▸ **Fragment dokumentu**:
"Dwie kobiety". Hanna Dikta.

Wydana w Wydawnictwie Zysk i S-ka. Poznań (2019).
Data premiery 28.05.2019.

Książkę przeczytałam dzięki uprzejmości Wydawnictwa.

"Dwie kobiety" już okładką zapowiadają klimat tej opowieści. Nie będzie to lukrowana opowiastka o pani, która jest na życiowym zakręcie , wyjeżdża w góry i tam realizuje się na nowo przy wspomożeniu nowych przyjaciół. Nie nie, nic bardziej mylnego. Ta opowieść ma w sobie bardzo dużo prawdy życiowej a niekoniecznie fikcji literackiej.
Nieświadomie "zafundowałam" sobie niesamowicie ciężką lekturę. Z powodu tematu, który odgrywa ważną rolę w "Dwóch kobietach". Jednak pomimo tego nie żałuję , że po nią sięgnęłam. Książka ta jest z pewnością jedną z lepszych jakie czytałam w tym roku a na pewno jedną z najbardziej poruszających w ogóle książek, jakie czytałam.

Ewa to była pracownica uniwersytetu, która zostawia męża Adama i pracę i wynosi się na Dolny Śląsk , do miejscowości Glinka, gdzie trafia do pracy w pensjonacie prowadzonym przez Bognę. Bogna to prawie pięćdziesięcioletnia kobieta od kilku lat wdowa. Prowadzi pensjonat odwiedzany głównie przez osoby starsze. To pasuje Ewie, która trafia do Glinki wyraźnie naznaczona jakąś traumą, wydarzeniem, o którym stopniowo się dowiemy aczkolwiek wraz z rozwojem akcji zaczynamy domyślać się jakie zło przytrafiło się w życiu Ewy i Adama.
Ewa zadowolona jest też z faktu, że sama gospodyni nie ma we wsi przyjaciół. Bognę odwiedza jedynie zaprzyjaźniony z nią bardzo ksiądz Marek, co stanowi ciekawostkę bo kobieta jest niewierząca. Czasem do pensjonatu zostaje oddana pod opiekę na krótki czas Marysia, czteroletnia córeczka sąsiadów Bogny, Kulów. Kulowie mają swoje dramaty, Zofia, matka rodziny poważnie choruje.

▸ **Wymagania zadań**:
1 - Ile lat ma Marysia, córka sąsiadów Bogny, według recenzji książki „Dwie kobiety”?
2 - Skopiuj bez żadnych zmian fragment recenzji książki „Dwie kobiety” od słów „Wydana w Wydawnictwie” aż po słowa „niekoniecznie fikcji literackiej.”.
3 - Podejmij recenzję książki „Dwie kobiety” w miejscu, w którym się kończy, i pisz ją dalej.

▸ **Sekcja danych**:
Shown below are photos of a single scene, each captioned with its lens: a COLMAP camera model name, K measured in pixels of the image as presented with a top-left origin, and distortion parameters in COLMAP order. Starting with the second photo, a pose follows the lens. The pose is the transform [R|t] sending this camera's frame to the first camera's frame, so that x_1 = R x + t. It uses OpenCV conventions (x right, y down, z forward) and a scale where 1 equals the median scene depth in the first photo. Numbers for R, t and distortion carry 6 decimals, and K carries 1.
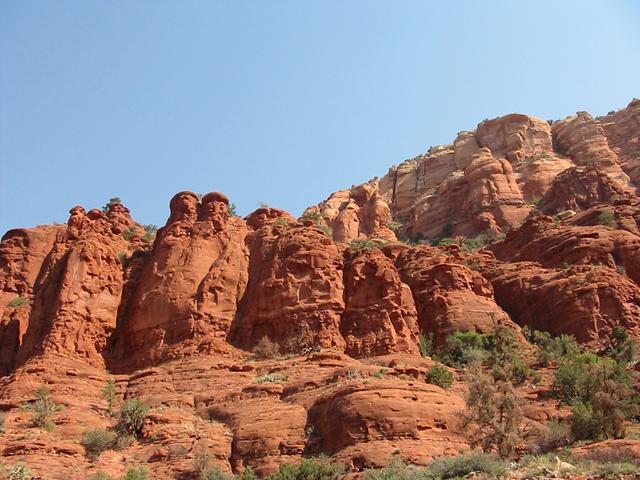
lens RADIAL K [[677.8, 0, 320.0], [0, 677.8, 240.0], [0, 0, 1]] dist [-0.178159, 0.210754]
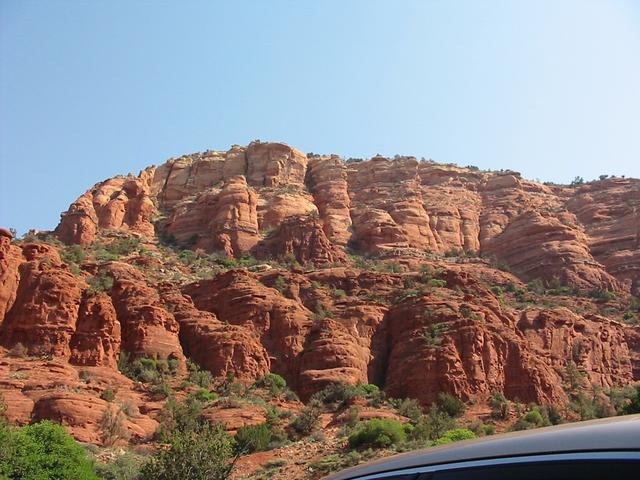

▸ **Wyniki zadań**:
1 - Marysia ma cztery lata.

2 -
Wydana w Wydawnictwie Zysk i S-ka. Poznań (2019).
Data premiery 28.05.2019.

Książkę przeczytałam dzięki uprzejmości Wydawnictwa.

"Dwie kobiety" już okładką zapowiadają klimat tej opowieści. Nie będzie to lukrowana opowiastka o pani, która jest na życiowym zakręcie , wyjeżdża w góry i tam realizuje się na nowo przy wspomożeniu nowych przyjaciół. Nie nie, nic bardziej mylnego. Ta opowieść ma w sobie bardzo dużo prawdy życiowej a niekoniecznie fikcji literackiej.

3 -
Chociaż wydaje się, że bohaterów jest całkiem sporo to jednak nie ma tu postaci, która byłaby zbędna. Każdy odegra swoją rolę , większą bądź mniejszą, w wydarzeniach, które będą miały miejsce.

"Dwie kobiety" to bardzo dobrze napisana książka. Bardzo dobry jest jej styl ale również polszczyzna. Hanna Dikta to poetka i w tej książce widać, przynajmniej według mnie, jej poetycki warsztat ale to dobrze bo wśród zdań zdarza się bardzo dużo pojedynczych mądrych i przejmujących zdań - stwierdzeń, które czytelnik ma potrzebę wypisać sobie i zostawić w pamięci.
Ja osobiście zachwyciłam się, zdaniem nie, to złe słowo tym bardziej, że bardzo wiem o co chodzi i wciąż to odczuwam pomimo upływu lat, a mianowicie , cytuję "(...) Cierpienie nie ma względu na czas. (...) I nigdy nie odejdzie".  A w innym miejscu "(...) W takie dni ludzie po prostu żyją, nie myślą o śmierci. Z wyjątkiem tych, którzy myślą o niej stale".

Bardzo prawdziwie i bez przekłamania udało się autorce oddać to, co czuje ktoś w pewnej traumatycznej sytuacji, która zaznacza go na resztę jego życia. Ba, stygmatyzuje względem otoczenia na zawsze. Widać, że autorka ma świadomość tego, o czym pisze, ba, że po prostu pewnych spraw mogła doświadczyć. Rewelacyjnie odmalowane są wzajemne relacje bohaterów książki, łączące ich na zawsze a wręcz być może wpływające na postępowanie i podejmowane przez nich decyzje.

Autorka w niesamowicie piękny i mądry sposób napisała książkę o rzeczach smutnych, przerażających ale i pięknych i dobrych. Nie ma tu według mnie zbędnego zdania, wydarzenia, postaci. Jest życie, które jak już wielokrotnie pisałam w swoich własnych wpisach, nie zawsze układa się jakbyśmy tego chcieli a los potrafi być przewrotny i zanim zrzuci na nas niewyobrażalny ciężar naprawdę nie stuka do drzwi i nie pyta "Czy mogę? A może nie jesteś na to gotowy? Mam pójść do kogoś innego?".
W końcu, jak padło w "Dwóch kobietach" , "(...) wszystko, co ważne, przełomowe w życiu, dzieje się w ciągu chwili nie dłuższej niż pstryknięcie palców". A kiedy coś już się wydarzy, nie mamy na to często wpływu lub, jak pisze Dikta "(...) nie ma jakiegoś cholernego punktu zero, do którego można tak po prostu powrócić i zacząć od nowa".

"Dwie kobiety" to wspaniała książka o życiu po traumie, o życiu, w którym wydaje się, że nie będzie już drugiego życia (znam to poczucie podziału na życie "przed" i drugie życie, które zaczęło się "po")  i o tym jak pomału, powolutku można jednak zacząć podnosić się z niewyobrażalnego smutku i nieporadnie ale jednak stawać na nogi.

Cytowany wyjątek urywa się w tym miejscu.